There are fewer extras on this disc than on Criterion’s companion release of The Naked City. Jules Dassin is still alive (aged ninety-five) as I write this, but he isn’t represented at all. (He only appears in film of a 2004 interview on Naked City.) Instead we get Paul Mason, an academic at the University of Cardiff and author of Captured by the Media: Prison Discourse in Popular Culture. He discusses the prison-film genre and Brute Force’s place in it, particularly as it deals with issues of prison reform. (Mason is a founding member of the group No More Prisons, so his affiliation on this issue is clear.) The interview runs 15:54 and is in 16:9 anamorphic, with extracts from Brute Force pillarboxed into 4:3.
The theatrical trailer (running 2:14) is a melodramatic effort that points up how good Criterion’s transfer is – the trailer is washed-out with flat contrast and a hissy soundtrack. The extras are rounded out with a gallery of stills, behind-the-scenes shots and posters.
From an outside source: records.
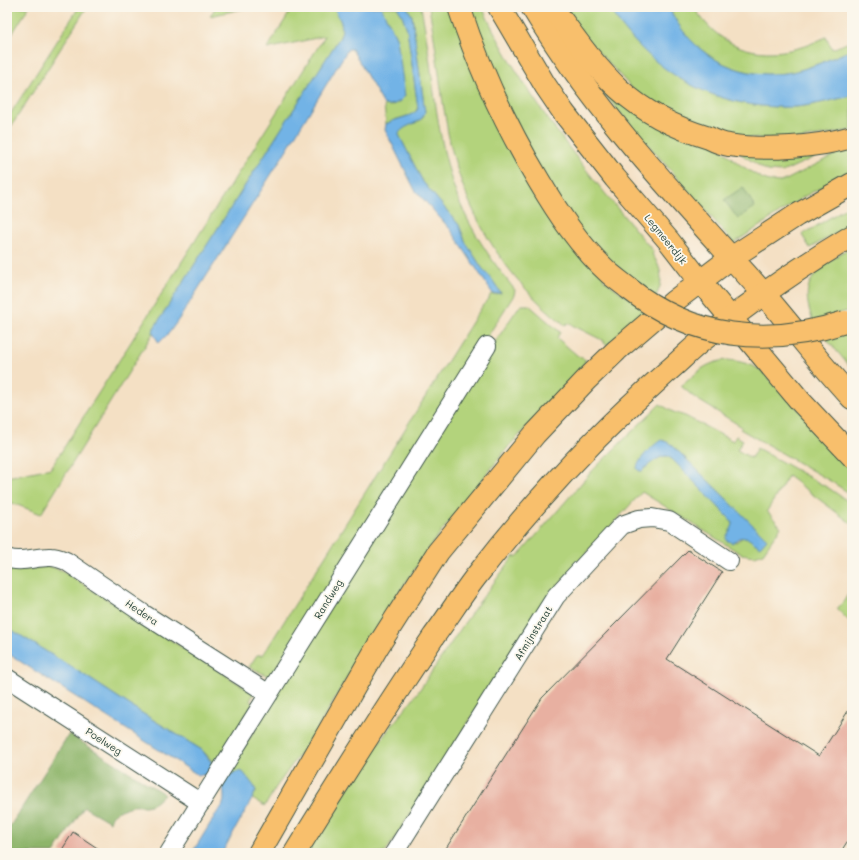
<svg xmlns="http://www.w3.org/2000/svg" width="859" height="860" viewBox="0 0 859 860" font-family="Mali,sans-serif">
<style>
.green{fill:#b3d37b;stroke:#698858;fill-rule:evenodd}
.forest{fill:#8eb56b;stroke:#567950}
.water{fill:#72b3e6;stroke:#48788d}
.building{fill:#e8b0a1}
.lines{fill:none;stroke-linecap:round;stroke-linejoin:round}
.minor-casing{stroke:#3f554a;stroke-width:20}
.primary-casing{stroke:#3f554a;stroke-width:24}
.trunk-casing{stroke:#3f554a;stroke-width:24}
.minor{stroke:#fff;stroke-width:18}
.primary{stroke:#f8bf6c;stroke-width:22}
.trunk{stroke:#f8bf6c;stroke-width:22}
.trunk-bridge-casing{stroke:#3f554a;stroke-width:24;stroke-linecap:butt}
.trunk-bridge{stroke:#f8bf6c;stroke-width:22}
.labels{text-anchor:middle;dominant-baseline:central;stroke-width:3.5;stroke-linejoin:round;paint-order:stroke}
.street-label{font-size:10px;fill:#1f3d34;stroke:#fbf7ec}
</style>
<rect width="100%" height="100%" fill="#fbf7ec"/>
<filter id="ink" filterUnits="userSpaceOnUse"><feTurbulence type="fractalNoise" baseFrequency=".025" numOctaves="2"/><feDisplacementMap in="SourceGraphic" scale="8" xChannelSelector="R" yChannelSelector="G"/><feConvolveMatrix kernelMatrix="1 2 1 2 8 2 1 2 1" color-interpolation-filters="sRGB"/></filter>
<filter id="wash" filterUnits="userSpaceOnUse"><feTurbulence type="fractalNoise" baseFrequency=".012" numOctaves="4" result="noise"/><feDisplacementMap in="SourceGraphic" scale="16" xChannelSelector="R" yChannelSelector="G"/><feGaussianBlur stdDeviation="0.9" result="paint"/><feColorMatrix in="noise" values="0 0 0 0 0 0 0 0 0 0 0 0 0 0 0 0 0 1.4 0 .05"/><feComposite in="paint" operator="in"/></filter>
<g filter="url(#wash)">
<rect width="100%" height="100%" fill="#f4e0c4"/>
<path class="green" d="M 12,7 L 29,7 L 7,42 L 7,14 Z
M 79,7 L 87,7 L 7,133 L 7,119 Z
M 216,7 L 251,7 L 210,16 Z
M 293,7 L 334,7 C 339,19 345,25 340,37 L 154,328 L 153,333 L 41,514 L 7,501 L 7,477 L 51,468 L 325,36 L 267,49 Z
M 381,7 L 397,7 L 402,15 L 407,29 L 418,107 L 414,114 L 394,120 L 386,124 L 384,105 L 390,106 L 401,101 L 397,39 Z
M 407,7 L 421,7 C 432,61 434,118 449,171 C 460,215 487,255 515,290 L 514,295 L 270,677 L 249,667 L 257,655 L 263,655 L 483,305 L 489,299 L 490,295 L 501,293 L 491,278 L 482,268 L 466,243 L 459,225 L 423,182 L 399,135 L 399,133 L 405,127 L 421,120 L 425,112 L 412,16 Z
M 429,7 L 454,7 C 477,75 506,139 545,199 C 563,227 582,253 605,276 L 603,279 L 623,294 L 636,302 L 645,290 L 615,265 L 613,266 C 541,196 498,100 465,7 L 482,7 C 524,98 590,176 654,252 L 652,254 C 665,273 664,289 648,306 L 650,308 L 607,345 L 604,343 L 604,341 L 568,323 L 565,325 C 504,278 463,210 448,133 C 440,91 437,49 429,7 Z
M 557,7 L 608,7 C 652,73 715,110 795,107 C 812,106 835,99 852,96 L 852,130 L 788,141 L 714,134 L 640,97 Z
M 669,7 L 694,7 C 717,45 754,60 798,48 C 807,46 817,41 826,37 L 832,49 L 852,41 L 852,50 C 831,58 808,70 786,73 C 736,80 689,53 669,7 Z
M 587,70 L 719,147 L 739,164 L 761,178 L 769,181 L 780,182 L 788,179 L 852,146 L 852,171 L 805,196 L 734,243 L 616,108 L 599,86 Z
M 835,146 L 813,158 L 782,172 L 767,171 L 738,152 Z
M 852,204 L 852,224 L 810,248 L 802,235 Z
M 852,246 L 852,310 L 837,314 L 844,334 L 852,330 L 852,369 C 843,358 833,347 824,336 C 821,333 816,329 814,324 C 806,302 801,283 824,267 L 823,265 Z
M 522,305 L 529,305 L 560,332 L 557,338 L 578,356 L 586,360 L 576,376 L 509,446 L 434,541 L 395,598 L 360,655 L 313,736 L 276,787 L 265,806 L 252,799 L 256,791 L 239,771 L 231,774 L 228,773 L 491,348 L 518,308 Z
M 727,360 C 740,361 751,364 762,371 L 852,466 L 852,495 L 832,482 L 740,429 L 742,427 L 695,398 L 681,386 C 699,372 703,363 727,360 Z
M 660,404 L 673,412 L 685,416 L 733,441 L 736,436 L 743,440 L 737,450 L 751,458 L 757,448 L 830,489 L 852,504 L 852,524 L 788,476 L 767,511 L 781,527 L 763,553 L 755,556 L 741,554 L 642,492 L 597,541 L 549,596 L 385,853 L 306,853 L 369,755 L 418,692 L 474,609 L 514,556 L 516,557 L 521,553 L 592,471 ZM 663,440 L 672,445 L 767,539 L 743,537 L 736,542 L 726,537 L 732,528 L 733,524 L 731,520 L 685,471 L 668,456 C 658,456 649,464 642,471 L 640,471 L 637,469 C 639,456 654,448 663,440 Z
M 48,566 L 61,570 L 252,692 L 253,695 L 250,701 L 253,704 L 215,764 L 202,750 L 142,713 L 84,675 L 7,627 L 7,568 C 20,572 34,568 48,566 Z
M 852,588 L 852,624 L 837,609 L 844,601 Z"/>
<path class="forest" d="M 743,187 L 755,207 L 738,219 L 724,200 Z
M 69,734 L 164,794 C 145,815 142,800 123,809 C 119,810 115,813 112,816 L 110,822 L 84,807 L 54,853 L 7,853 L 7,831 Z"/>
<path class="water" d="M 334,7 L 381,7 L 397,39 L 405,96 C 399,103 393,106 384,105 L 353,51 L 352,49 L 348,49 L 276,167 L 181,316 L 169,333 L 159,343 L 153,333 L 154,328 L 340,37 C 345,25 339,19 334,7 Z
M 397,7 L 407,7 L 412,16 L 425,112 C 422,125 406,123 399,133 L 399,135 L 423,182 L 459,225 L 466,243 L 482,268 L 491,278 L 501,293 L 493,294 L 451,230 L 415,190 L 385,130 L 386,124 C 396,118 413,117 418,109 L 407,29 L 402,15 Z
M 608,7 L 669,7 C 689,53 736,80 786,73 C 808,70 831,58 852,50 L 852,96 C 835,99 812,106 795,107 C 715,110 652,74 608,7 Z
M 661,440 L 667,442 L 672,445 L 767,539 L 760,547 L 746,537 L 739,538 L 732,543 L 726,540 C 726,534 732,530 733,524 L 731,520 L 673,460 C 672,459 669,457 667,456 C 660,455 647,466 642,471 L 640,471 L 637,469 C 637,460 653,445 661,440 Z
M 7,627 L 84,675 L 142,713 L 202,750 L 212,763 L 231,774 L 239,771 L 243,772 L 254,786 L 256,791 L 252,799 L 222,853 L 192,853 L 218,811 C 226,805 224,795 223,786 L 204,775 L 198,775 L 7,653 Z"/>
<g id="blocks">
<path class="building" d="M 688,550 L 722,572 L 667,659 L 819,756 L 852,705 L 852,834 L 840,853 L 443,853 L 542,698 Z
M 73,832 L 105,853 L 60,853 Z"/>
</g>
</g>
<g filter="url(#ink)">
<use href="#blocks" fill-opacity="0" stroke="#3f554a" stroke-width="1"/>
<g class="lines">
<defs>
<path id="minor" d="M 7,558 C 21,564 36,556 51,557 C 57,557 61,559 66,561 L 144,614 L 269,694
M 7,678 L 201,803
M 169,853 L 487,346
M 394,853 L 556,596 L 622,525 L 639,519 L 652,518 L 669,521 L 729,561"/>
<path id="primary" d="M 499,7 L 545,85 L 564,113 L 615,178 L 669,241 L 700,281 L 801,402 L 852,456
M 532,7 C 593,109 677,197 756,285 C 789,322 818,362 852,398"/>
<path id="trunk" d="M 459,7 C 479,68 506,126 539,181 C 558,213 579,245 607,271 C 613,277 621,282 628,288
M 552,7 C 573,35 593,65 619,89 C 644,112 676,128 709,138 C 715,141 722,144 729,145 C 765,151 817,147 852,137
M 259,853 L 378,646 L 438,552 L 535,434 L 587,379 L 617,350 L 673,302 L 731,258 L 797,215 L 852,184
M 295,853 C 340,780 386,707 434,636 C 449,616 462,594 478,574 C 535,500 598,433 668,371 C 680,361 691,349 703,340 C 750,302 800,267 852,236"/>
</defs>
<use href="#minor" class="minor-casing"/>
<use href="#primary" class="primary-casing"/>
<use href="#trunk" class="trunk-casing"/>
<use href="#minor" class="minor"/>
<use href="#primary" class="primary"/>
<use href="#trunk" class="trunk"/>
<defs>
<path id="trunk-bridge" d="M 628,288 C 692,339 768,347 845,322"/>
</defs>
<use href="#trunk-bridge" class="trunk-bridge-casing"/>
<use href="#trunk-bridge" class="trunk-bridge"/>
</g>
</g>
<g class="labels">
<g class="street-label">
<text transform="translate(666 239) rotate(51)">Legmeerdijk</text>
<text transform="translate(328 599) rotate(-58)">Randweg</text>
<text transform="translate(142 612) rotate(34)">Hedera</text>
<text transform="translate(533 633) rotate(-58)">Afmijnstraat</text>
<text transform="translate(104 741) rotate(33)">Poelweg</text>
</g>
</g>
<rect width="859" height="860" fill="none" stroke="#fbf7ec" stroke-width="24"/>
</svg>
As usual, Criterion have provided a booklet containing film and DVD credits, transfer notes and a chapter list. Also included within its 36 pages are: “Screws and Proles”, a new essay on the film by Michael Atkinson and “The Softest Touch in Hollywood”, by Peter Martin, a 1947 profile of Mark Hellinger from the Saturday Evening Post. Also included is some correspondence between Hellinger and Joe Breen about changes that would have to be made to the script to enable the film to be passed with a Seal of Approval. This makes fascinating reading as you can see the two men begin to fall out. Further correspondence is lacking, but a note indicates that a Universal executive calmed the situation down. Clearly something must have happened, as it’s remarkable what the PCA did allow in this film, including the taboo subject of “policemen, guards etc. dying at the hands of criminals”.
Brute Force is a very worthwhile addition to Criterion’s catalogue, though it’s lighter on extras than some of them. Jules Dassin is one of their favoured directors of the classic Hollywood era and later, and although I’d suggest that this is as much a producer’s piece and a team effort rather than an auteurist work, you can see why.